* **Problem description**
Write out the lines word for word, beginning at the line that contains "Política de Privacidad" and stopping after the final line of the rows. Leave the pictures out of your answer.

* **Provided entries**
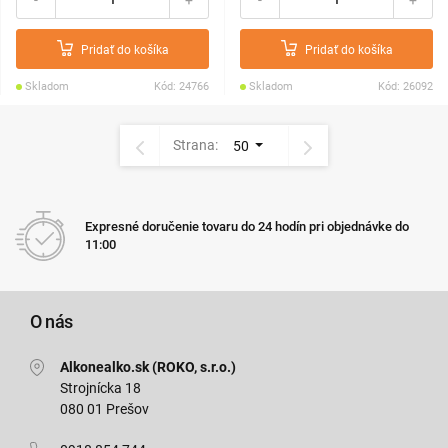
Pridať do košíka
Pridať do košíka
Skladom
Kód: 24766
Skladom
Kód: 26092
Strana:
50
Expresné doručenie tovaru do 24 hodín pri objednávke do
11:00
O nás
Alkonealko.sk (ROKO, s.r.o.)
Strojnícka 18
080 01 Prešov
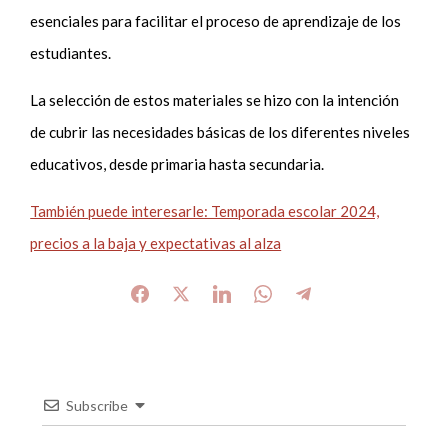
esenciales para facilitar el proceso de aprendizaje de los
estudiantes.
La selección de estos materiales se hizo con la intención
de cubrir las necesidades básicas de los diferentes niveles
educativos, desde primaria hasta secundaria.
También puede interesarle: Temporada escolar 2024,
precios a la baja y expectativas al alza
Subscribe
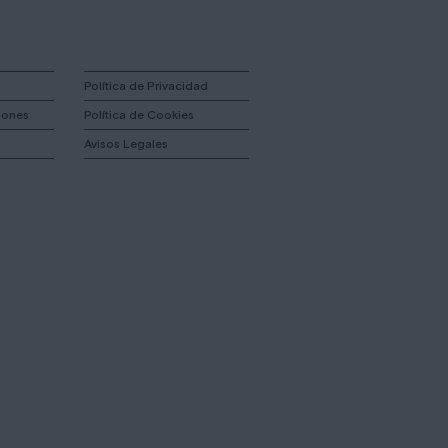
Política de Privacidad
iones
Política de Cookies
Avisos Legales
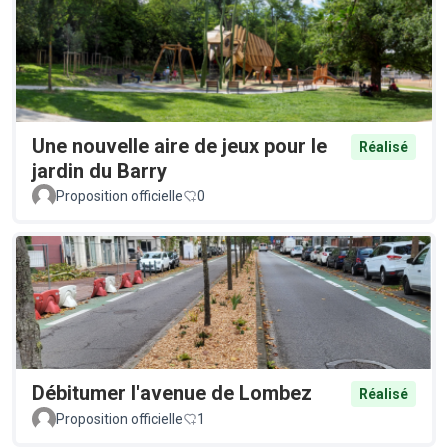
Une nouvelle aire de jeux pour le
Réalisé
jardin du Barry
Proposition officielle
0
Débitumer l'avenue de Lombez
Réalisé
Proposition officielle
1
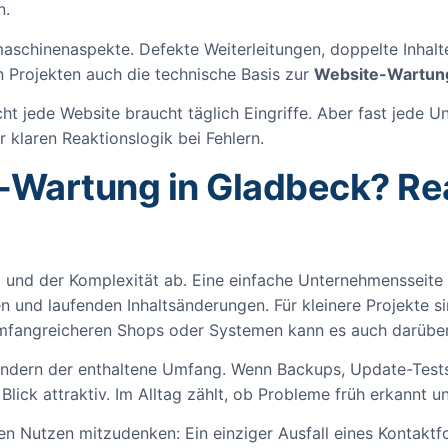
n.
schinenaspekte. Defekte Weiterleitungen, doppelte Inhalte
n Projekten auch die technische Basis zur
Website-Wartung
cht jede Website braucht täglich Eingriffe. Aber fast jede U
 klaren Reaktionslogik bei Fehlern.
-Wartung in Gladbeck? Rea
d der Komplexität ab. Eine einfache Unternehmensseite m
en und laufenden Inhaltsänderungen. Für kleinere Projekte 
 umfangreicheren Shops oder Systemen kann es auch darüber
 sondern der enthaltene Umfang. Wenn Backups, Update-Tests
Blick attraktiv. Im Alltag zählt, ob Probleme früh erkannt
den Nutzen mitzudenken: Ein einziger Ausfall eines Kontak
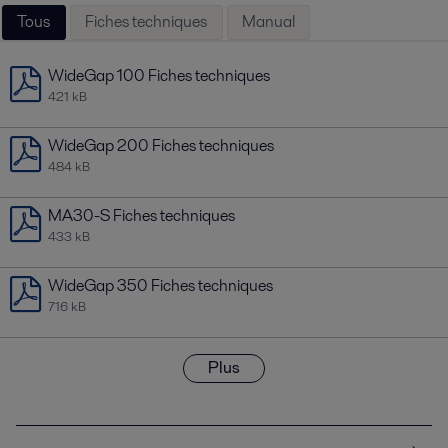
Tous
Fiches techniques
Manual
WideGap 100 Fiches techniques
421 kB
WideGap 200 Fiches techniques
484 kB
MA30-S Fiches techniques
433 kB
WideGap 350 Fiches techniques
716 kB
Plus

* **Expected output**
Política de Privacidad
iones
Política de Cookies
Avisos Legales
Une nouvelle aire de jeux pour le
Réalisé
jardin du Barry
Proposition officielle
0
Débitumer l'avenue de Lombez
Réalisé
Proposition officielle
1
n.
schinenaspekte. Defekte Weiterleitungen, doppelte Inhalte
n Projekten auch die technische Basis zur
Website-Wartung
cht jede Website braucht täglich Eingriffe. Aber fast jede U
 klaren Reaktionslogik bei Fehlern.
-Wartung in Gladbeck? Rea
d der Komplexität ab. Eine einfache Unternehmensseite m
en und laufenden Inhaltsänderungen. Für kleinere Projekte 
 umfangreicheren Shops oder Systemen kann es auch darüber
 sondern der enthaltene Umfang. Wenn Backups, Update-Tests
Blick attraktiv. Im Alltag zählt, ob Probleme früh erkannt
den Nutzen mitzudenken: Ein einziger Ausfall eines Kontak
Tous
Fiches techniques
Manual
WideGap 100 Fiches techniques
421 kB
WideGap 200 Fiches techniques
484 kB
MA30-S Fiches techniques
433 kB
WideGap 350 Fiches techniques
716 kB
Plus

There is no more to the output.